Tareas del ejercicio:
- a) Responde con la meditación sobre el martes de la decimoquinta semana:
(i) ¿En qué ciudades atendió Jesús a la mujer cananea?
(ii) ¿Qué le vino a rogar esa mujer?
(iii) ¿Qué frase de Cristo se cita de Mc 8,2?
- b) Enumera todos los temas que la meditación propone para ese martes.
- c) Prosigue la meditación sobre el martes de la decimoquinta semana a partir de su última frase.

Fragmento proporcionado:
● ● ● ● ●
Meditaciones: martes de la 15.ª semana del Tiempo ordinario

Reflexión para meditar el martes de la decimoquinta semana del Tiempo ordinario. Los temas propuestos son: la humildad de la cananea; reconocer el amor del Señor; Dios «nos primerea».

- La humildad de la cananea.

- Reconocer el amor del Señor.

- Dios «nos primerea».


JESÚS recorrió Galilea para anunciar el Reino de Dios. No se limitó solo al territorio de Israel, sino que superó sus confines. En Tiro y en Sidón también obró conforme a su modo de hacer, pues hasta allí había llegado su fama. En aquellas ciudades de la costa mediterránea atendió a la mujer cananea que vino a rogarle que curase a su hija. Aun sabiendo que Jesús venía a anunciar la palabra al pueblo de Israel, ella se presentó de modo humilde, apelando a su misericordia, y diciéndole que «también los perrillos comen de las migajas que caen de las mesas de sus amos» (Mt 15,27). El Señor quedó conmovido por la fe y se hizo conforme ella pedía. También curó a un sordomudo y multiplicó los panes en su paso por la Decápolis, para dar de comer a un numeroso gentío con solo siete peces que llevaban. «Siento profunda compasión por la muchedumbre» (Mc 8,2) es una frase que escuchamos varias veces de la boca de Cristo.
● ● ● ● ●
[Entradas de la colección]

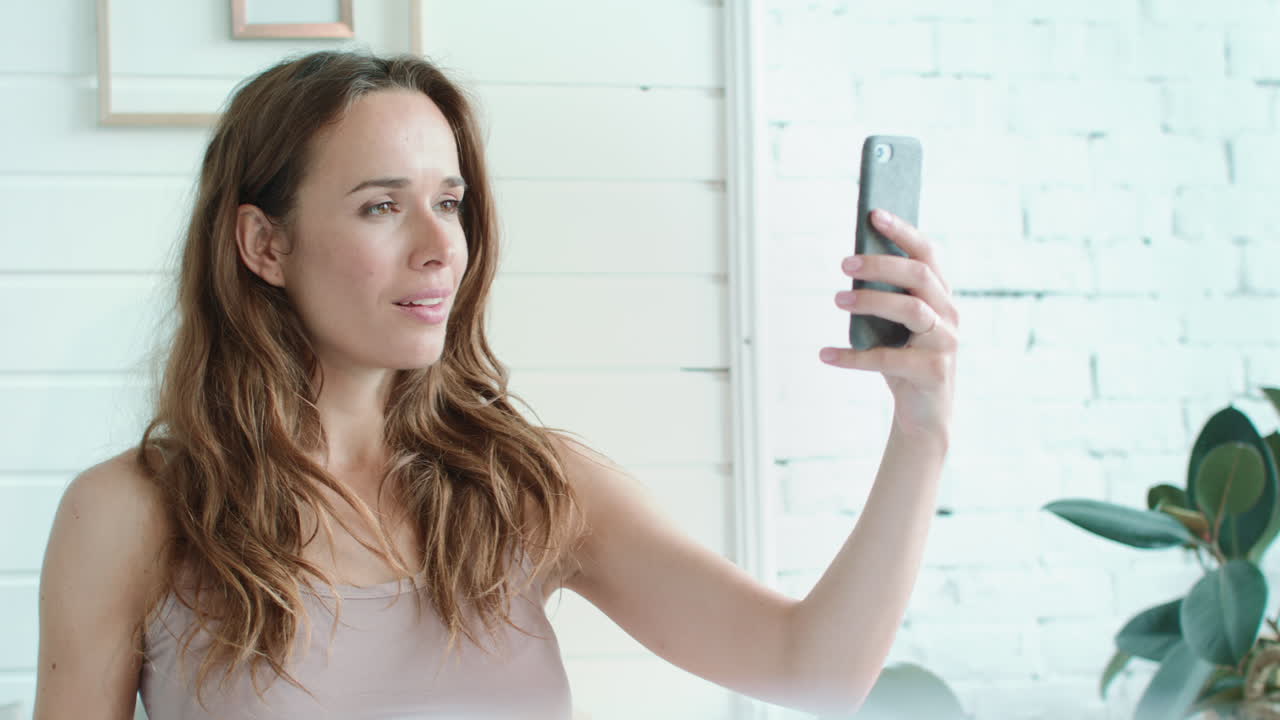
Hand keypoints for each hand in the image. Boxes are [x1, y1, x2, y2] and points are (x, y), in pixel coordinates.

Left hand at [822, 209, 958, 442]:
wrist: (925, 416)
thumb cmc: (904, 361)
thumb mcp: (896, 326)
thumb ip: (886, 297)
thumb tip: (853, 265)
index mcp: (941, 296)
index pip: (928, 254)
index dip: (903, 232)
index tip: (874, 215)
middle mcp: (949, 314)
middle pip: (919, 276)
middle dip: (881, 265)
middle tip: (844, 263)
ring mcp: (945, 343)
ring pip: (910, 310)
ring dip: (870, 301)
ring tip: (837, 300)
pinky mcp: (933, 372)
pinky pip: (887, 358)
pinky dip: (852, 356)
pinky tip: (825, 355)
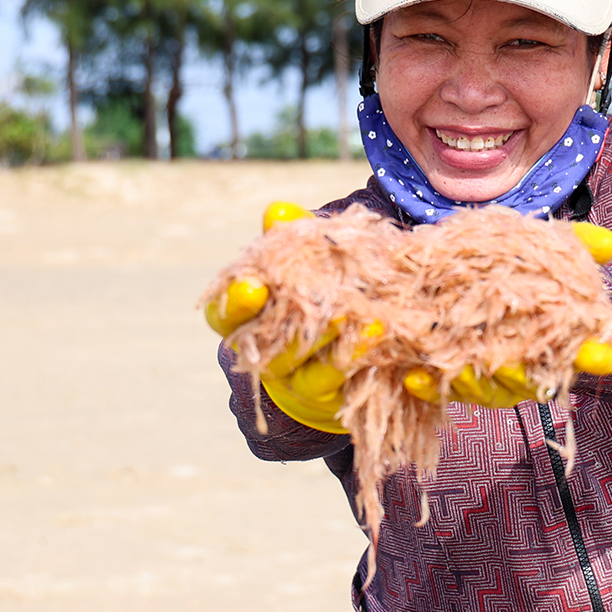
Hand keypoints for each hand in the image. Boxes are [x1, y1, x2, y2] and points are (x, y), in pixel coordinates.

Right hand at [206, 202, 378, 434]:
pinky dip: (364, 363)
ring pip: (309, 374)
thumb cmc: (308, 287)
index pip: (226, 316)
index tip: (251, 286)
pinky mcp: (334, 399)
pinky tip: (384, 338)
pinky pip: (347, 389)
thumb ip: (286, 238)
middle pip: (269, 350)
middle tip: (316, 304)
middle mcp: (265, 358)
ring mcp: (297, 384)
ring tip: (366, 320)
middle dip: (292, 328)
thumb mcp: (298, 259)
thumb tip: (277, 212)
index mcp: (243, 323)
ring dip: (336, 349)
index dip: (236, 304)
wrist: (339, 339)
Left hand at [401, 221, 611, 407]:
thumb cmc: (505, 269)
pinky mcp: (449, 384)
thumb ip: (572, 246)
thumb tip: (608, 242)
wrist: (444, 282)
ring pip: (486, 392)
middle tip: (513, 362)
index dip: (597, 356)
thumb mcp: (536, 249)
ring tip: (455, 365)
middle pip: (531, 381)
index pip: (587, 354)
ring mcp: (488, 380)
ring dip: (471, 381)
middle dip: (522, 374)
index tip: (600, 354)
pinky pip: (440, 392)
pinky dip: (429, 387)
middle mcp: (526, 367)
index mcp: (555, 339)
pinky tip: (415, 377)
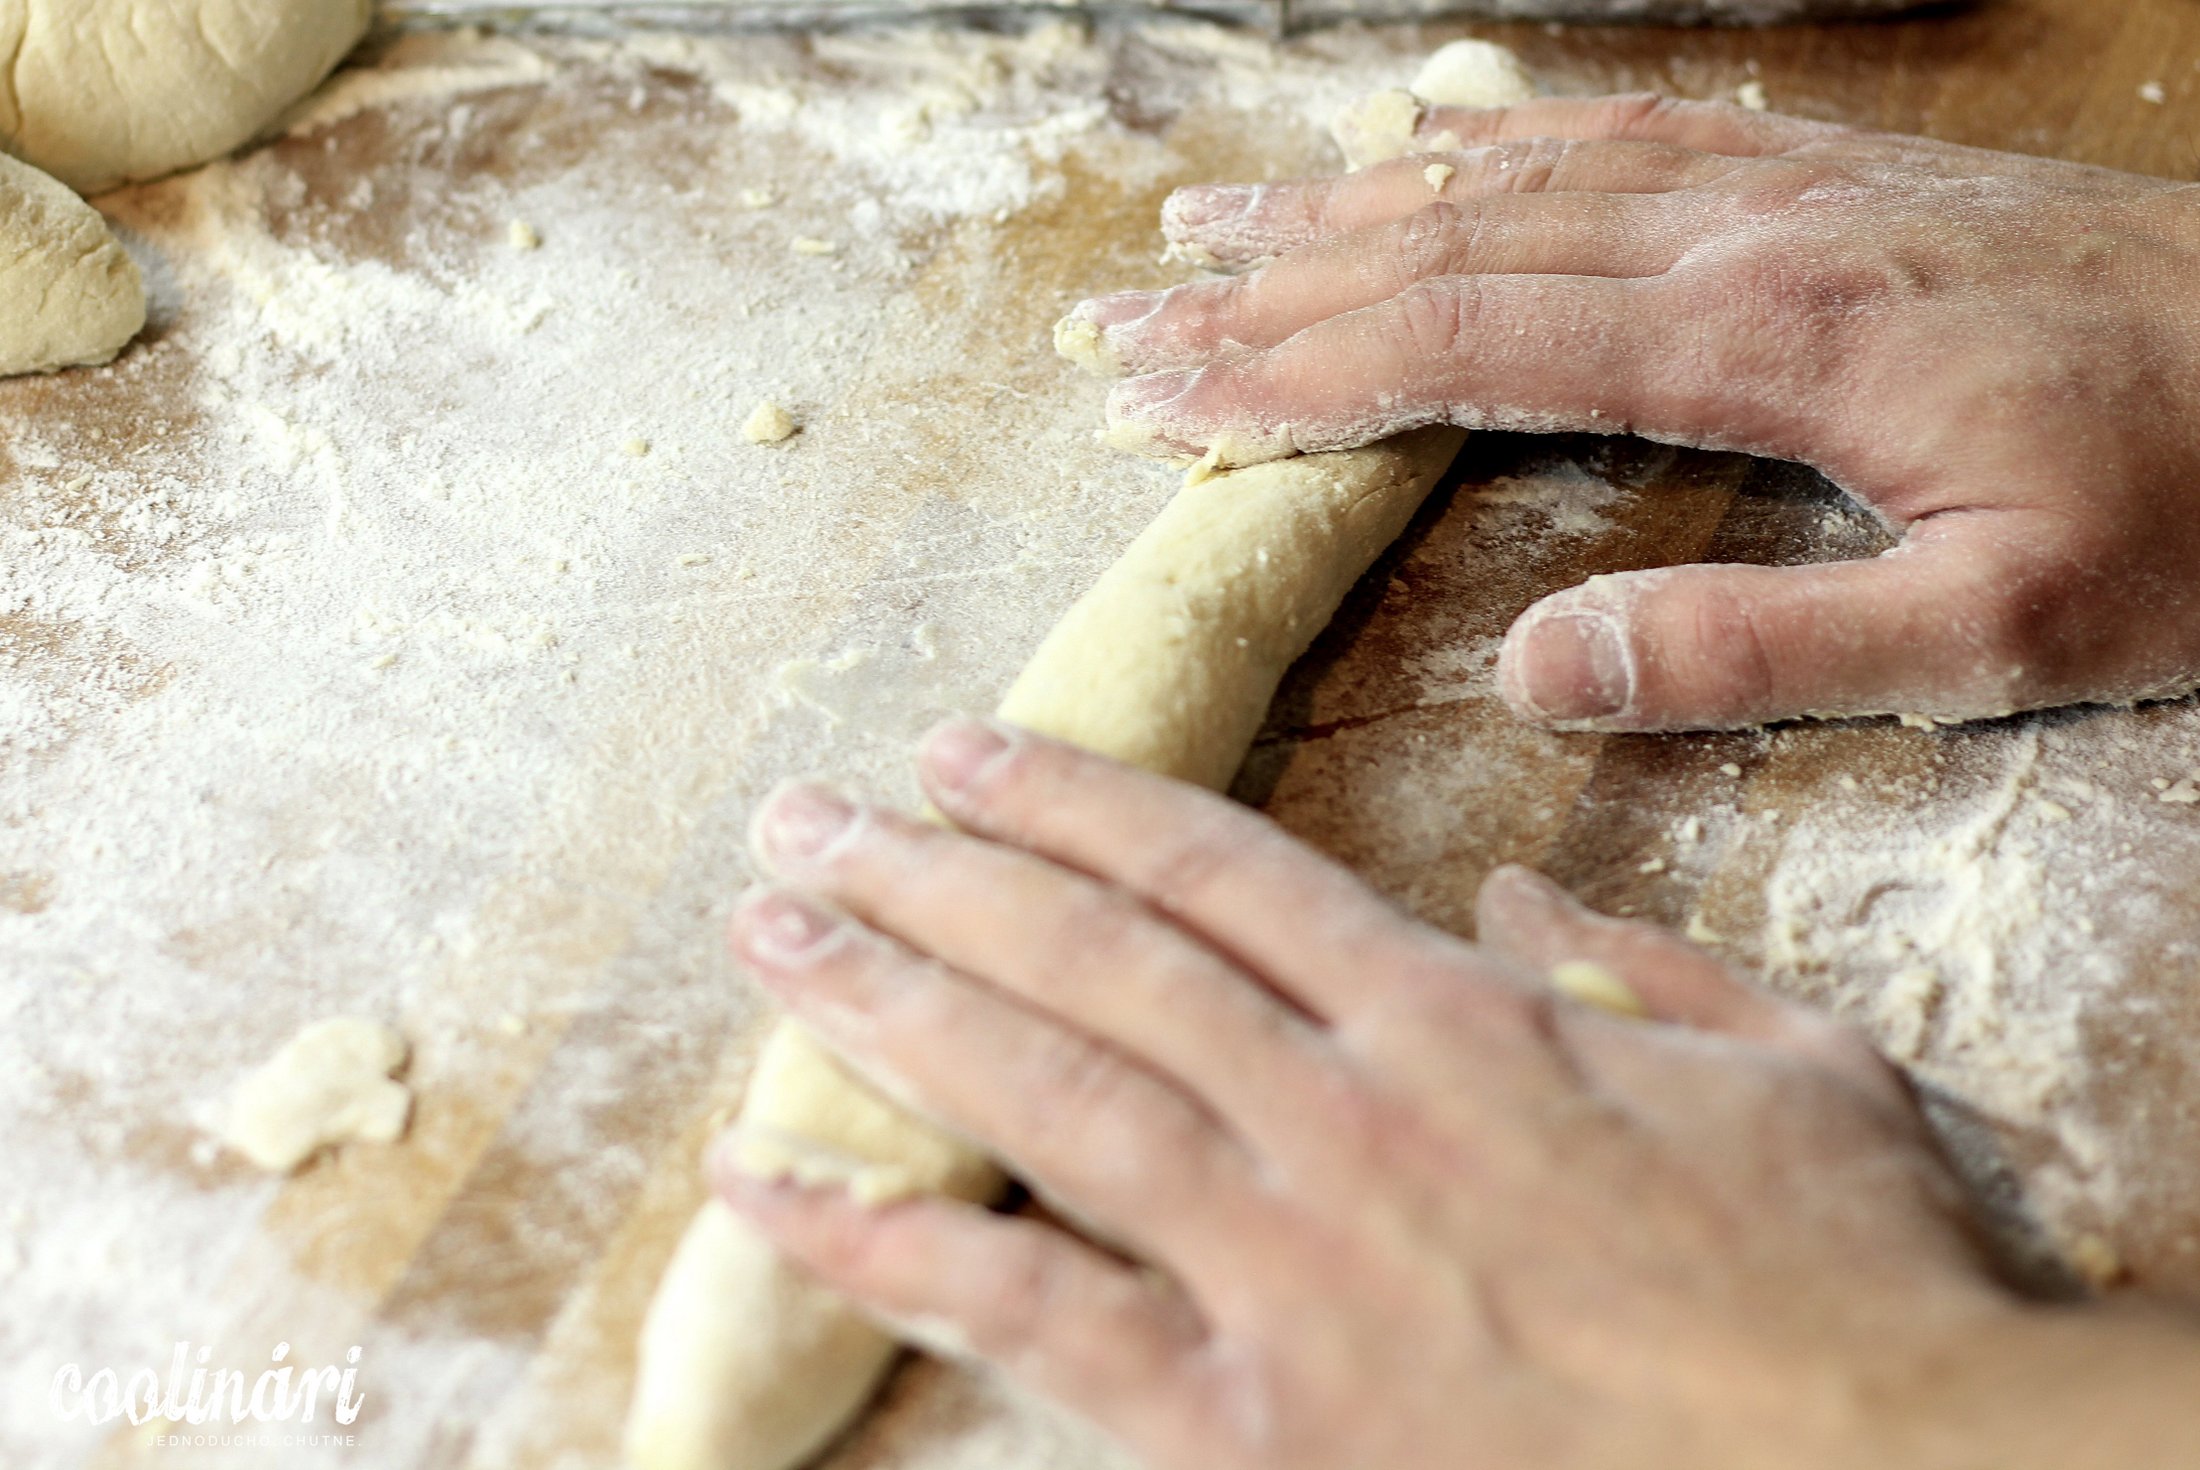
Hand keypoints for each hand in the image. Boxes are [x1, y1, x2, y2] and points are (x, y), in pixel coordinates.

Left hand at [710, 719, 2199, 1469]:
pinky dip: (881, 1248)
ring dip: (885, 999)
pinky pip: (1025, 1314)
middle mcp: (1339, 1112)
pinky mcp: (1248, 1419)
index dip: (1070, 799)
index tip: (963, 753)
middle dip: (932, 872)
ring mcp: (1282, 1262)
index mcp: (1455, 1018)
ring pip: (1041, 1090)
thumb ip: (1638, 960)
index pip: (1214, 868)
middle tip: (806, 817)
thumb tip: (1511, 895)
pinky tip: (763, 1195)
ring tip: (770, 930)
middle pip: (1091, 956)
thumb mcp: (1792, 1065)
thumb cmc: (1852, 1285)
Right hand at [1067, 96, 2199, 730]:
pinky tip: (1423, 134)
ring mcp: (1788, 184)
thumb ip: (1764, 648)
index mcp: (1768, 340)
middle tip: (1118, 316)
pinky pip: (1620, 128)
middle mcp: (1749, 230)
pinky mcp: (1831, 175)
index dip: (1298, 369)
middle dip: (1268, 286)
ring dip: (1343, 202)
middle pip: (1452, 241)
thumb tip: (1538, 669)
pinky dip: (1491, 132)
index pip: (1470, 342)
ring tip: (1208, 222)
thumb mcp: (2009, 632)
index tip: (1166, 392)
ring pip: (1514, 171)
● ● ● ● ●
Resultados en orden:
- a)
(i) En Tiro y en Sidón.
(ii) Que curase a su hija.
(iii) «Siento profunda compasión por la muchedumbre».

- b) La humildad de la cananea; reconocer el amor del Señor; Dios «nos primerea».

- c)
El Señor hizo todo con amor y misericordia, atendiendo las necesidades de quienes se presentaron ante él. También en nuestra vida se presentan personas que buscan una ayuda en nosotros: alguien que arroje un poco de luz sobre un problema, un oído que sepa escuchar, un consuelo en medio del dolor, una mano amiga con la que se puede contar… A veces, como la cananea, esas personas presentaran explícitamente su necesidad; pero otras veces, al igual que la muchedumbre, lo harán de forma implícita, disimulando, esperando una mirada que se haga cargo de su dolor. «Solo se ve bien con la cercanía que da la misericordia»[1]. Conociendo a los demás, sabiendo cómo son –sus ilusiones y sus miedos, sus virtudes y sus defectos–, podemos anticiparnos y salir al encuentro de lo que necesitan.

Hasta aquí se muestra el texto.